■ Problem description:
List every line of the records below that contains the string "displayed", copying each such line in full.

*** Data shown ***

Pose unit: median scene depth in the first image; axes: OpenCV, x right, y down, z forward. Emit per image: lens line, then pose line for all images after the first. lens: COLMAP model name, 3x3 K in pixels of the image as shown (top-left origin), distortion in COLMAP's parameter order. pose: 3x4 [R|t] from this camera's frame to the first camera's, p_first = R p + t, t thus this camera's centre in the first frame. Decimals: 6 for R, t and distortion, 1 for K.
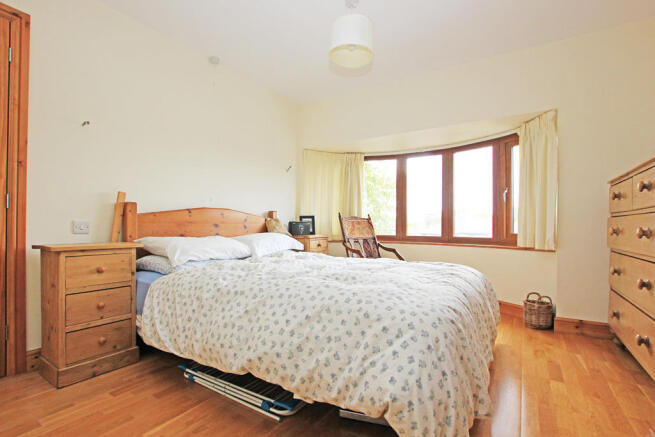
lens RADIAL K [[320.0, 0, 327.2], [0, 320.0, 225.5], [0, 0, 1]] dist [0.000442, 0.000059]
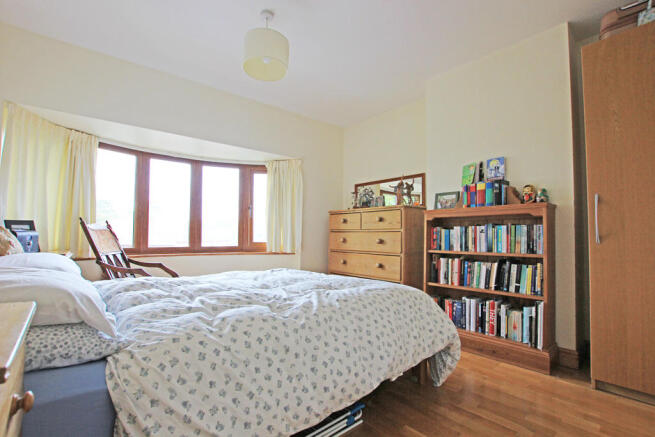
lens RADIAL K [[306.5, 0, 327.5], [0, 306.5, 218.5], [0, 0, 1]] dist [-0.000292, -0.000021]
pose [[0.299252, 0.047454, 0.952993, -0.428909], [-0.009279, 0.998860, -0.046824, -0.012640], [-0.954129, 0.005169, 0.299351, 0.318182]]
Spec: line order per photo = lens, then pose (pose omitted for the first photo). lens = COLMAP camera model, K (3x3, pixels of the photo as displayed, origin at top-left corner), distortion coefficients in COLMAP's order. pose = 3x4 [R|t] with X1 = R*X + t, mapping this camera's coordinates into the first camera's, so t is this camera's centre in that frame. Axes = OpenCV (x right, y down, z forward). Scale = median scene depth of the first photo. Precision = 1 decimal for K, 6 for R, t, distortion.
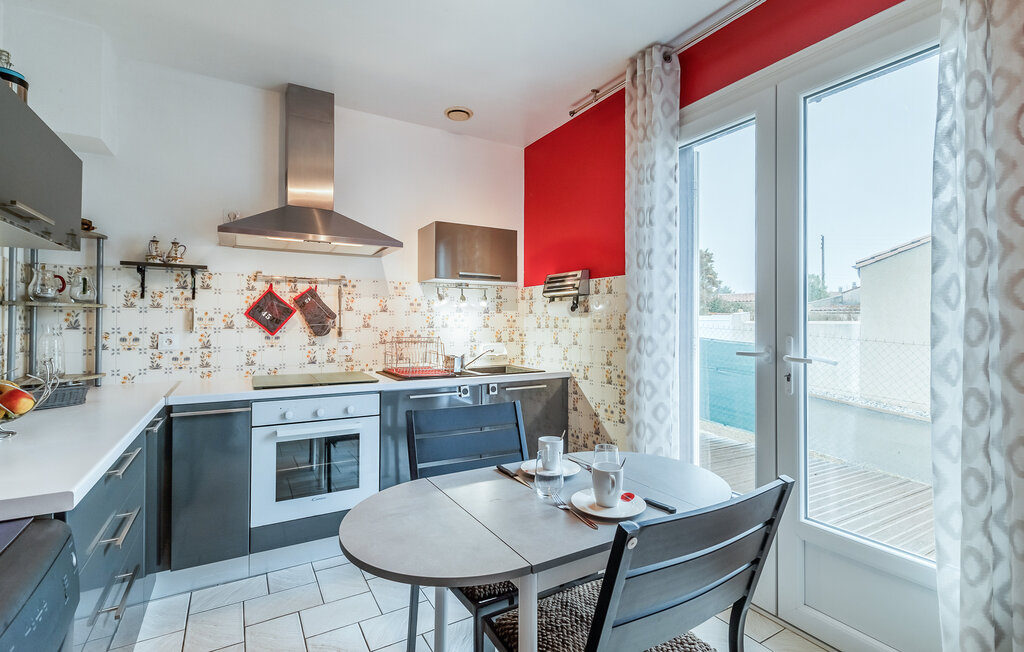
lens RADIAL K [[473.8, 0, 518.8], [0, 473.8, 322.3], [0, 0, 1]] dist [-0.000736, -0.000013]
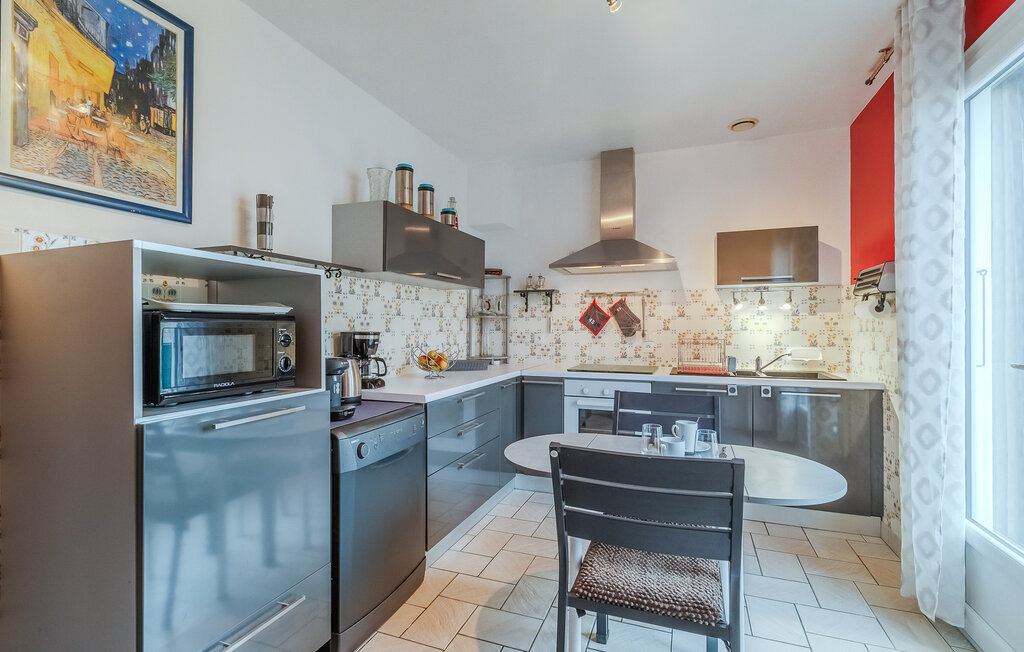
lens RADIAL K [[470.1, 0, 510.3], [0, 470.1, 329.0], [0, 0, 1]] dist [0.001381, 0.000155]
pose [[0.615938, 0.000721, -0.787794, 0.402785], [0.003753, 0.999986, 0.003849, 0.001994], [0.787786, -0.005327, 0.615926, -0.044311]]
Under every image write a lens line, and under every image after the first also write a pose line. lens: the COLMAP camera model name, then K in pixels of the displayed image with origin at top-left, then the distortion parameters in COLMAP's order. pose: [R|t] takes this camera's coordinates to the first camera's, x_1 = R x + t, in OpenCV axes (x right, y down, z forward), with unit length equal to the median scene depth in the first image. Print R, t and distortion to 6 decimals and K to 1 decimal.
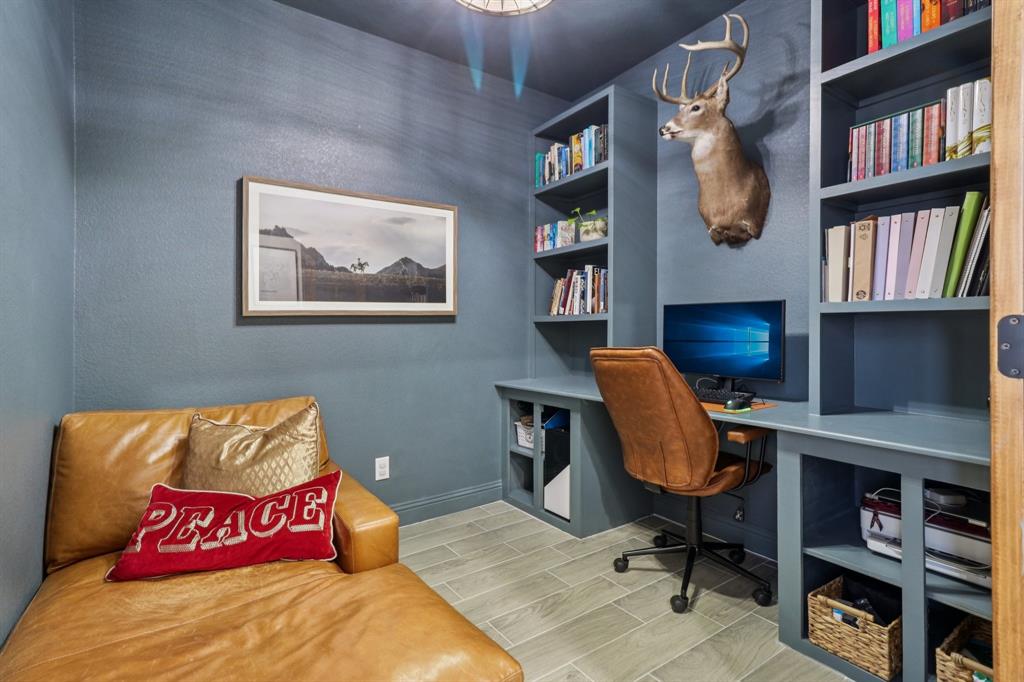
lens RADIAL K [[486.5, 0, 514.5], [0, 486.5, 332.8], [0, 0, 1]] dist [0.006015, 0.000435]
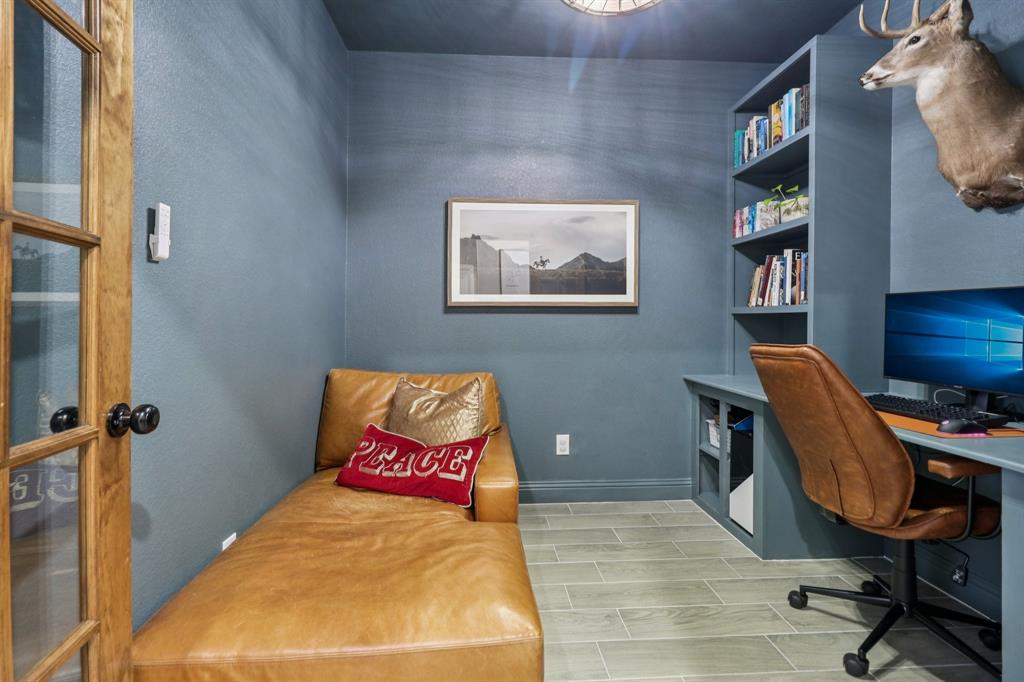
lens RADIAL K [[472.9, 0, 512.9], [0, 472.9, 318.8], [0, 0, 1]] dist [0.008990, -0.000971]
pose [[0.853407, 0.014400, -0.521046, 0.189825], [-0.019513, 0.999800, -0.004329, -0.000832], [0.520880, 0.013862, 0.853518, 0.020434]]
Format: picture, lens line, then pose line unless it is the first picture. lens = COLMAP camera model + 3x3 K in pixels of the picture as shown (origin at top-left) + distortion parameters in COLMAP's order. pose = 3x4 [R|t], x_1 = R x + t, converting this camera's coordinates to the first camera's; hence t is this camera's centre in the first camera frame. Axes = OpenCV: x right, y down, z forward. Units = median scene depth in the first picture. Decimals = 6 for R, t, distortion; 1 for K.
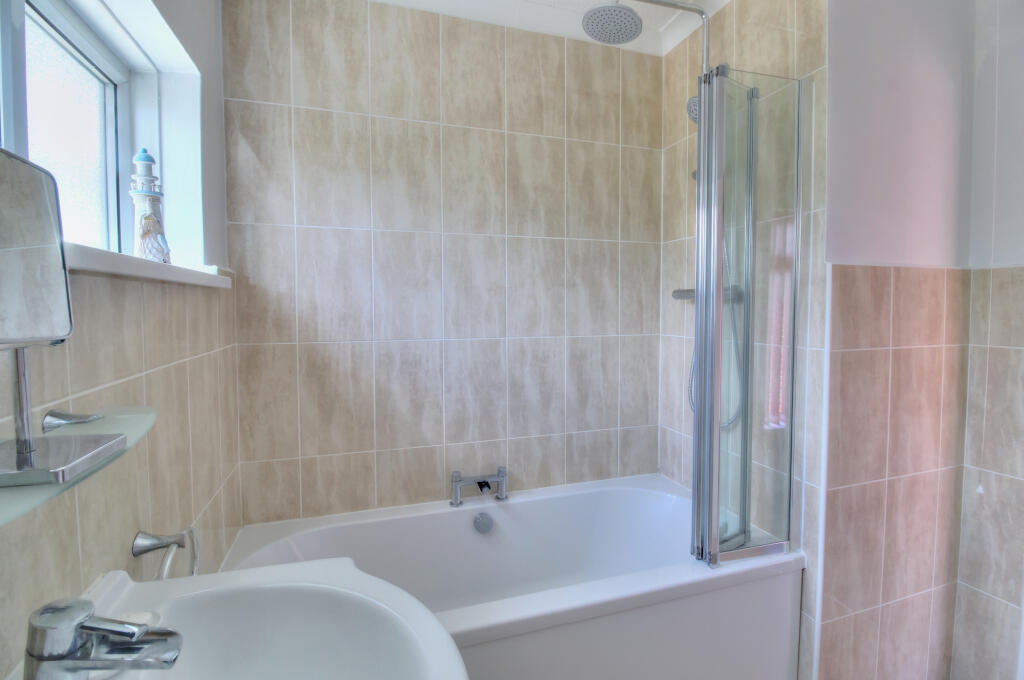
lens RADIAL K [[478.8, 0, 511.0], [0, 478.8, 332.4], [0, 0, 1]] dist [-0.010595, -0.001255]
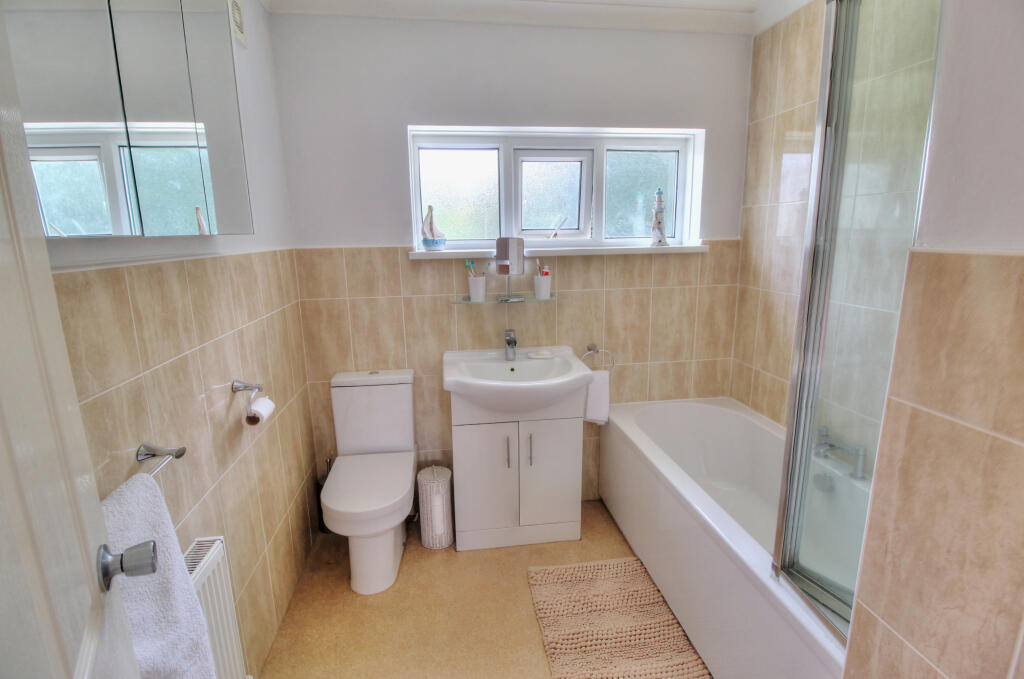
lens RADIAL K [[478.8, 0, 511.2], [0, 478.8, 335.8], [0, 0, 1]] dist [-0.010595, -0.001255]
pose [[-0.174608, 0.208029, -0.962412, 1.136984], [-0.034076, 0.975565, 0.217054, -0.130175], [0.984048, 0.070694, -0.163252, 0.532998]]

*** End of Data shown ***

■ Solution for this problem:
Spec: line order per photo = lens, then pose (pose omitted for the first photo). lens = COLMAP camera model, K (3x3, pixels of the photo as displayed, origin at top-left corner), distortion coefficients in COLMAP's order. pose = 3x4 [R|t] with X1 = R*X + t, mapping this camera's coordinates into the first camera's, so t is this camera's centre in that frame. Axes = OpenCV (x right, y down, z forward). Scale = median scene depth of the first photo. Precision = 1 decimal for K, 6 for R, t, distortion.
Under every image write a lens line, and under every image after the first also write a pose line. lens: the COLMAP camera model name, then K in pixels of the displayed image with origin at top-left, then the distortion parameters in COLMAP's order. pose: [R|t] takes this camera's coordinates to the first camera's, x_1 = R x + t, in OpenCV axes (x right, y down, z forward), with unit length equal to the median scene depth in the first image. Print R, t and distortion to 6 decimals and K to 1 decimal.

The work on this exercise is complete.